Liam Mullan doesn't like studio audience comedy. He explains why over on Chortle
here. He is, of course, perfectly entitled to his opinion - which is, I would argue, based on preference, not argument. I don't propose to take issue with everything he says, but one sentence strikes me as interesting and revealing. He says:
I previously wrote a piece for Chortle that after Seinfeld the three-wall/three-camera sitcom had been essentially perfected as an art form, at least in the American tradition...There is no doubt that comedy is an art, and that situation comedy is an art
form - albeit a bizarrely contrived one, but then it's not much more artificial than the theatre or an exhibition of sculpture. The contrivance is part of it. We all know that life isn't like that, and that most of us live in more realistic homes. But what interested me the most is that Mr Mullan seems to think that once someone's cracked it we all applaud, give up, go home and try something else. I'm relieved that painters didn't hang up their palette's when Van Gogh cranked out his set of
Sunflowers. It's good that playwrights didn't stop scribbling once they'd seen
Hamlet - and I'm glad that Shakespeare kept bashing on too, even though Timon of Athens isn't wonderful and King Lear has a very dodgy ending.
Comedy is an art - but no art is definitive, surely? Some is iconic, certainly. I agree that
Seinfeld is almost perfect, and I cherish my boxed sets. But that encourages me to keep going with audience sitcom, not give up. When I flick on the TV first thing, and
Frasier is on Channel 4, part of me has a pang of 'I'll never do anything that good' but the other part of me says 'Have you really tried?' Now I know Mr Mullan is not saying that there is no point in trying in so many words. He says:
That does not mean I believe it has been mastered in the UK or that it’s a genre no longer capable of offering high-quality entertainment.

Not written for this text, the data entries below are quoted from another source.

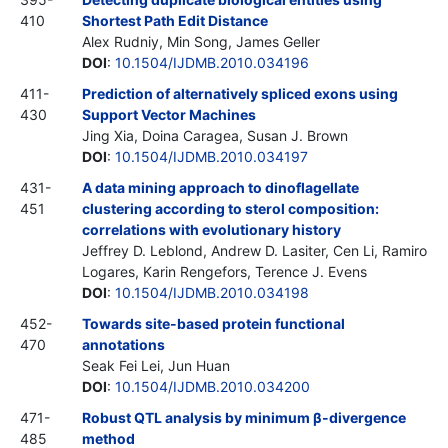
410
Shortest Path Edit Distance
Alex Rudniy, Min Song, James Geller
DOI
:
10.1504/IJDMB.2010.034196
411-
Prediction of alternatively spliced exons using
430
Support Vector Machines
Jing Xia, Doina Caragea, Susan J. Brown
DOI
:
10.1504/IJDMB.2010.034197
431-
A data mining approach to dinoflagellate
451
clustering according to sterol composition:
correlations with evolutionary history
Jeffrey D. Leblond, Andrew D. Lasiter, Cen Li, Ramiro
Logares, Karin Rengefors, Terence J. Evens
DOI
:
10.1504/IJDMB.2010.034198
452-
Towards site-based protein functional
470
annotations
Seak Fei Lei, Jun Huan
DOI
:
10.1504/IJDMB.2010.034200
471-
Robust QTL analysis by minimum β-divergence
485
method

But Mr Mullan seems to suggest the quest for the next studio sitcom hit will be a fruitless one (and the title of the piece, probably added by someone else, would suggest this genre has died anyway). And yet, the viewers at home are rather hoping that people like me - if not actually me specifically - will keep trying because audiences like studio sitcom. It's something that young comedians, some commissioners and a number of producers and critics find hard to accept. They like a highly condensed comedy format in which characters try and fail in an amusing way but things draw neatly to a conclusion after about 28 minutes. In fact, they like
Everybody Loves Raymond (210 episodes) more than Arrested Development (53 Episodes) - which hardly seems fair, since
Raymond is a fine family comedy show but
Arrested Development is almost divinely inspired.
The reality is that millions of people like to watch funny people doing funny things in funny looking rooms whilst hearing a studio audience laughing like drains. And they get very cross when it's done badly because they care.
Mr Mullan dislikes this genre, as is his right, just as I dislike opera. We both wished this weren't so. Opera seems to be a wonderful thing if you're really into - people singing for hours with a vast live orchestra in massive costumes and ludicrous sets. Brilliant. What's not to like? But it just doesn't push my buttons. Shame. But to declare the genre died some years ago and that we didn't notice? Odd. Likewise,
Father Ted is not the end. It's a high-water mark certainly, and sometimes the tide gets close and one day a wave will come along and be even higher. If I haven't written it, then I at least hope to be alive to see it and we can all laugh together. (Too schmaltzy? Maybe. What the heck. I like audience comedy.)